── Data shown

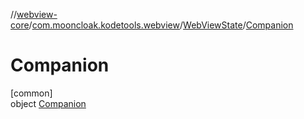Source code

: //[webview-core](../../../../index.md)/[com.mooncloak.kodetools.webview](../../index.md)/[WebViewState](../index.md)/[Companion](index.md)

# Companion

[common]\
object [Companion](index.md)
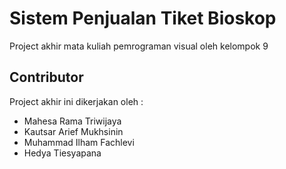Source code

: # Sistem Penjualan Tiket Bioskop
Project akhir mata kuliah pemrograman visual oleh kelompok 9

## Contributor
Project akhir ini dikerjakan oleh :
- Mahesa Rama Triwijaya
- Kautsar Arief Mukhsinin
- Muhammad Ilham Fachlevi
- Hedya Tiesyapana
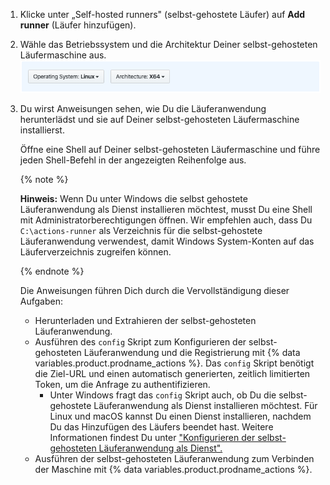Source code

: 1. Klicke unter „Self-hosted runners" (selbst-gehostete Läufer) auf **Add runner** (Läufer hinzufügen).

1. Wähle das Betriebssystem und die Architektur Deiner selbst-gehosteten Läufermaschine aus. ![Selbst-gehostetes Läuferbetriebssystem auswählen](/assets/images/help/settings/actions-runner-architecture-os.png)


1. Du wirst Anweisungen sehen, wie Du die Läuferanwendung herunterlädst und sie auf Deiner selbst-gehosteten Läufermaschine installierst.

   Öffne eine Shell auf Deiner selbst-gehosteten Läufermaschine und führe jeden Shell-Befehl in der angezeigten Reihenfolge aus.

   {% note %}

   **Hinweis:** Wenn Du unter Windows die selbst gehostete Läuferanwendung als Dienst installieren möchtest, musst Du eine Shell mit Administratorberechtigungen öffnen. Wir empfehlen auch, dass Du `C:\actions-runner` als Verzeichnis für die selbst-gehostete Läuferanwendung verwendest, damit Windows System-Konten auf das Läuferverzeichnis zugreifen können.

   {% endnote %}

   Die Anweisungen führen Dich durch die Vervollständigung dieser Aufgaben:
   - Herunterladen und Extrahieren der selbst-gehosteten Läuferanwendung.
   - Ausführen des `config` Skript zum Konfigurieren der selbst-gehosteten Läuferanwendung und die Registrierung mit {% data variables.product.prodname_actions %}. Das `config` Skript benötigt die Ziel-URL und einen automatisch generierten, zeitlich limitierten Token, um die Anfrage zu authentifizieren.
     - Unter Windows fragt das `config` Skript auch, ob Du die selbst-gehostete Läuferanwendung als Dienst installieren möchtest. Für Linux und macOS kannst Du einen Dienst installieren, nachdem Du das Hinzufügen des Läufers beendet hast. Weitere Informationen findest Du unter ["Konfigurieren der selbst-gehosteten Läuferanwendung als Dienst".](/actions/automating-your-workflow-with-github-actions/configuring-the-self-hosted-runner-application-as-a-service)
   - Ausführen der selbst-gehosteten Läuferanwendung zum Verbinden der Maschine mit {% data variables.product.prodname_actions %}.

────

Every line above is to be duplicated exactly; no picture should be carried over.

→ Solution:
Source code

: //[webview-core](../../../../index.md)/[com.mooncloak.kodetools.webview](../../index.md)/[WebViewState](../index.md)/[Companion](index.md)

# Companion

[common]\
object [Companion](index.md)
Source code

: # Sistem Penjualan Tiket Bioskop
Project akhir mata kuliah pemrograman visual oleh kelompok 9

## Contributor
Project akhir ini dikerjakan oleh :
- Mahesa Rama Triwijaya
- Kautsar Arief Mukhsinin
- Muhammad Ilham Fachlevi
- Hedya Tiesyapana
Source code

: 1. Klicke unter „Self-hosted runners" (selbst-gehostete Läufer) auf **Add runner** (Läufer hinzufügen).

1. Wähle das Betriebssystem und die Architektur Deiner selbst-gehosteten Läufermaschine aus. ![Selbst-gehostetes Läuferbetriebssystem auswählen](/assets/images/help/settings/actions-runner-architecture-os.png)


1. Du wirst Anweisungen sehen, wie Du die Läuferanwendung herunterlädst und sie auf Deiner selbst-gehosteten Läufermaschine installierst.

   Öffne eine Shell auf Deiner selbst-gehosteten Läufermaschine und führe jeden Shell-Befehl in der angezeigten Reihenfolge aus.

   {% note %}

   **Hinweis:** Wenn Du unter Windows die selbst gehostete Läuferanwendung als Dienst installieren möchtest, musst Du eine Shell mit Administratorberechtigungen öffnen. Wir empfehlen auch, dass Du `C:\actions-runner` als Verzeichnis für die selbst-gehostete Läuferanwendung verwendest, damit Windows System-Konten auf das Läuferverzeichnis zugreifen können.

   {% endnote %}

   Die Anweisungen führen Dich durch die Vervollständigung dieser Aufgaben:
   - Herunterladen und Extrahieren der selbst-gehosteten Läuferanwendung.
   - Ausführen des `config` Skript zum Konfigurieren der selbst-gehosteten Läuferanwendung und die Registrierung mit {% data variables.product.prodname_actions %}. Das `config` Skript benötigt die Ziel-URL und einen automatisch generierten, zeitlich limitierten Token, um die Anfrage zu authentifizieren.
     - Unter Windows fragt das `config` Skript auch, ob Du die selbst-gehostete Läuferanwendung als Dienst installieren möchtest. Für Linux und macOS kannst Du einen Dienst installieren, nachdem Du das Hinzufügen des Läufers beendet hast. Weitere Informationen findest Du unter ["Konfigurieren der selbst-gehosteten Läuferanwendung als Dienst".](/actions/automating-your-workflow-with-github-actions/configuring-the-self-hosted-runner-application-as-a-service)
   - Ausführen der selbst-gehosteten Läuferanwendung zum Verbinden der Maschine mit {% data variables.product.prodname_actions %}.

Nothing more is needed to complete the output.